Goal of the exercise: In the article below about lab-made antibodies for COVID-19, how many people will the NIH trials enroll in total?

::: Text :::

The government is recruiting COVID-19 patients to test a promising treatment for the coronavirus — antibodies made in a lab — as President Trump pushes to reduce the fatality rate among cases that are cropping up across America.
People who get sick create neutralizing proteins to attack specific viruses or other pathogens, so a Canadian company partnered with the National Institutes of Health to isolate an antibody for the coronavirus from an early patient in Washington state.
Eli Lilly and Co., of Indiana, synthesized copies of it in a lab, creating what are known as monoclonal antibodies that target a specific part of the spike protein of the coronavirus. Now, NIH says it needs volunteers for phase two and three trials of the treatment to see if the monoclonal antibodies reduce the severity of COVID-19 or can save lives.
“The fundamental strategy of this is to interfere with the virus’s ability to infect,” Dr. Anthony Fauci, director of the National Institute of Allergy and Infectious Diseases, told reporters Tuesday.
NIH is seeking outpatient volunteers and hospitalized persons for the separate trials, which will enroll 2,000 people overall.
Scientists think they can gather usable data by October, as Eli Lilly pushes to produce 100,000 doses by the end of the year. Other companies would likely add their muscle if the monoclonal antibodies prove effective, though it is an intensive process requiring plenty of manufacturing power.
“The amount of capacity needed for this is probably unprecedented in our industry,” said Dan Skovronsky, the chief scientific officer at Eli Lilly.
It is the latest arrow in the quiver of therapies being used against the coronavirus, which has upended normal life since March and killed more than 155,000 people in the U.S.
Mr. Trump is eagerly promoting drugs and treatments for the disease as efforts to restrict social behavior fall short, leading to flare-ups of infection and economic woe.
The U.S. is distributing remdesivir, an antiviral from Gilead Sciences that has been shown to speed up recovery time for patients. And it is deploying dexamethasone, a steroid that British researchers found to be effective in saving the lives of severely ill patients requiring oxygen or a ventilator.
The administration is also pleading with COVID-19 survivors to donate their antibody-rich blood plasma, which can be used to help patients fight off the disease.
Mr. Trump last week visited the American Red Cross headquarters in Washington to cheer on a coronavirus survivor as he donated.
The coronavirus discovered in Wuhan, China, in December is a pesky enemy, so nations are doing what they can to control it as they wait for a vaccine.
European nations that appeared to beat down transmission in the spring are reporting flare-ups. Likewise, states that wrangled the virus early on are seeing an uptick in transmission, even as the Sun Belt surge plateaus.
Government officials have noted that positivity rates in Mississippi and several Midwest states are climbing too fast, meaning they could be the next to see difficult flare-ups.
“We must ensure that these states do not become new flare-ups,” Mr. Trump said.
Democrats blasted Mr. Trump on Tuesday for saying the American outbreak is “under control” and the massive death toll “is what it is” in an interview with Axios reporter Jonathan Swan that aired late Monday on HBO.
Mr. Trump said the U.S. death rate isn’t as bad if you take out New York, which was hit hard early on and has suffered nearly 33,000 deaths.

::: Data listing :::

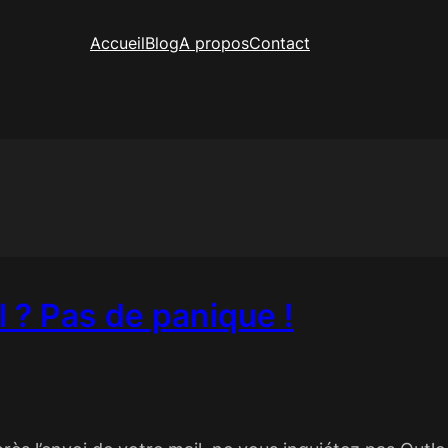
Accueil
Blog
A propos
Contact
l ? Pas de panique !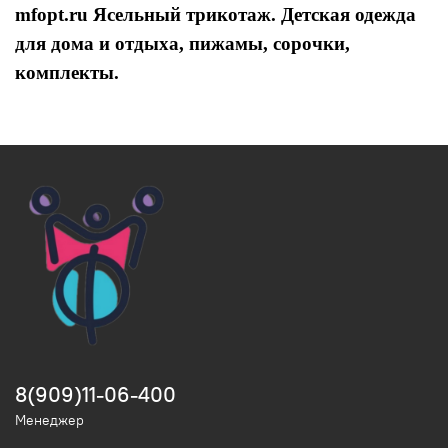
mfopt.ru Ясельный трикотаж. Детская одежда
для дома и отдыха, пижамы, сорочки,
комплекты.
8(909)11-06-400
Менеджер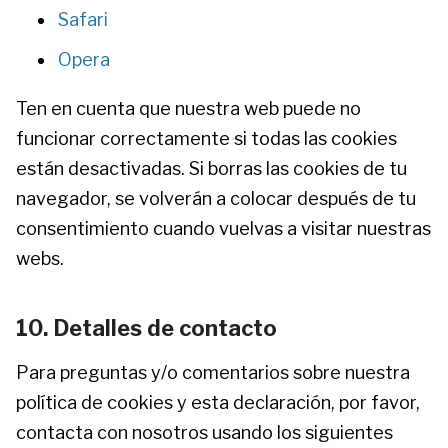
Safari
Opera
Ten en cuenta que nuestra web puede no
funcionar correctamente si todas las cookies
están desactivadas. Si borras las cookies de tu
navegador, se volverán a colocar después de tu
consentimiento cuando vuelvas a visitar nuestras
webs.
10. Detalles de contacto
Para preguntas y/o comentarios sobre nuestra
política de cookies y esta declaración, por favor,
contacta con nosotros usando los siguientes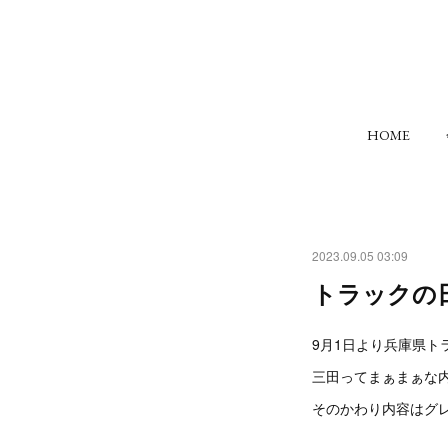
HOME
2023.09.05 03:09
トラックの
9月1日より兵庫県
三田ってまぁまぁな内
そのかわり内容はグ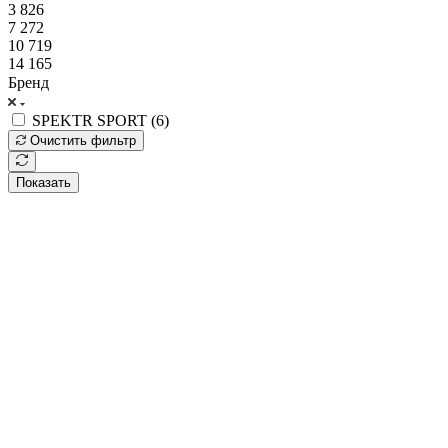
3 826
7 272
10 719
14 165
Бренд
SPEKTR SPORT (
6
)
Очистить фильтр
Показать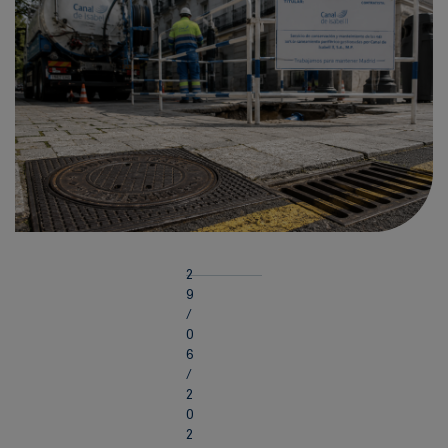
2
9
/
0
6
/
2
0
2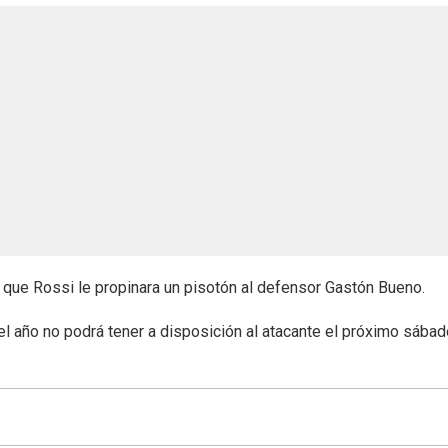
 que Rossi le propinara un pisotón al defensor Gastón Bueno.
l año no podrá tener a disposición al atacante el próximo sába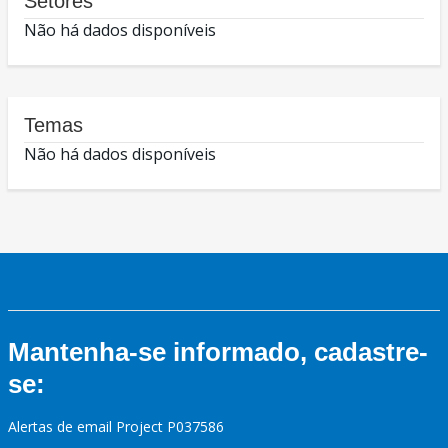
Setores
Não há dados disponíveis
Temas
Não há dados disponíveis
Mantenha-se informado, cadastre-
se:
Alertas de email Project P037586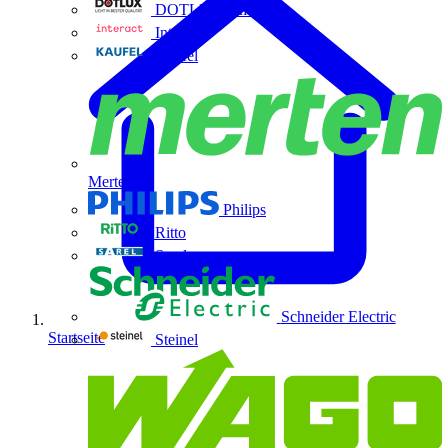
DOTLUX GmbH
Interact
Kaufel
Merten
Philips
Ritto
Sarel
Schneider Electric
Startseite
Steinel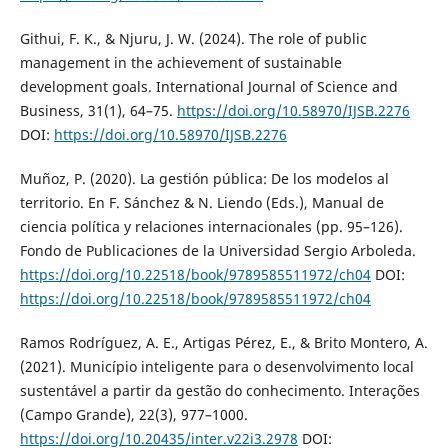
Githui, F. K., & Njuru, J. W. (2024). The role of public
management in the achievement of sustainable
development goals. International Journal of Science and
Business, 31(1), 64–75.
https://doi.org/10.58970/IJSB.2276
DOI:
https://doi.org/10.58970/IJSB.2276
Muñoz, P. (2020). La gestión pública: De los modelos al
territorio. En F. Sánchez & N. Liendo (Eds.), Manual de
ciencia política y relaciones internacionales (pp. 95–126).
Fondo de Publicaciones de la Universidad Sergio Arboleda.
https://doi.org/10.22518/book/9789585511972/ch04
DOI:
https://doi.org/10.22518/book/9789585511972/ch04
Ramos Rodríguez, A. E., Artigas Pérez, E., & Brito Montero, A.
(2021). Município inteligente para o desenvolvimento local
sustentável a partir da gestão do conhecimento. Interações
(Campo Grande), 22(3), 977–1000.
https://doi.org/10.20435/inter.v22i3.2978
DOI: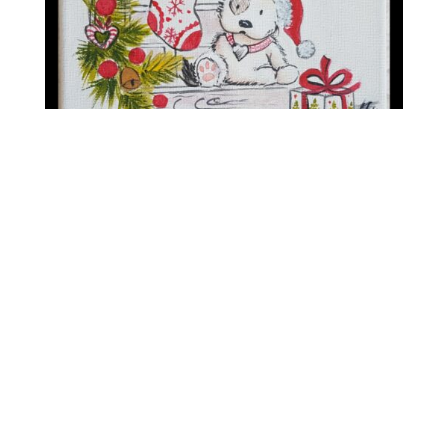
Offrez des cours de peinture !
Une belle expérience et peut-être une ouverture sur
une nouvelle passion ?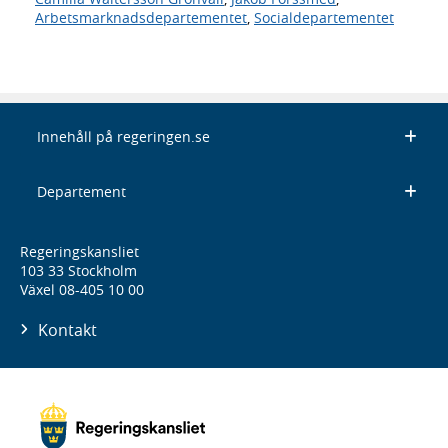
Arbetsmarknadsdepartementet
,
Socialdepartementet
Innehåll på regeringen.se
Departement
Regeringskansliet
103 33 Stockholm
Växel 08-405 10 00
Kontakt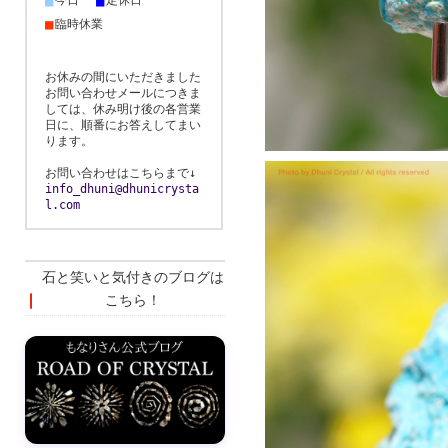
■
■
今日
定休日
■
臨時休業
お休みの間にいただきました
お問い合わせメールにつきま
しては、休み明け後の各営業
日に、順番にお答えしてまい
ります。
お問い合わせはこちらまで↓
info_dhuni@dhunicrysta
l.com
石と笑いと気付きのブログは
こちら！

:::

Solved problem: 2,000 people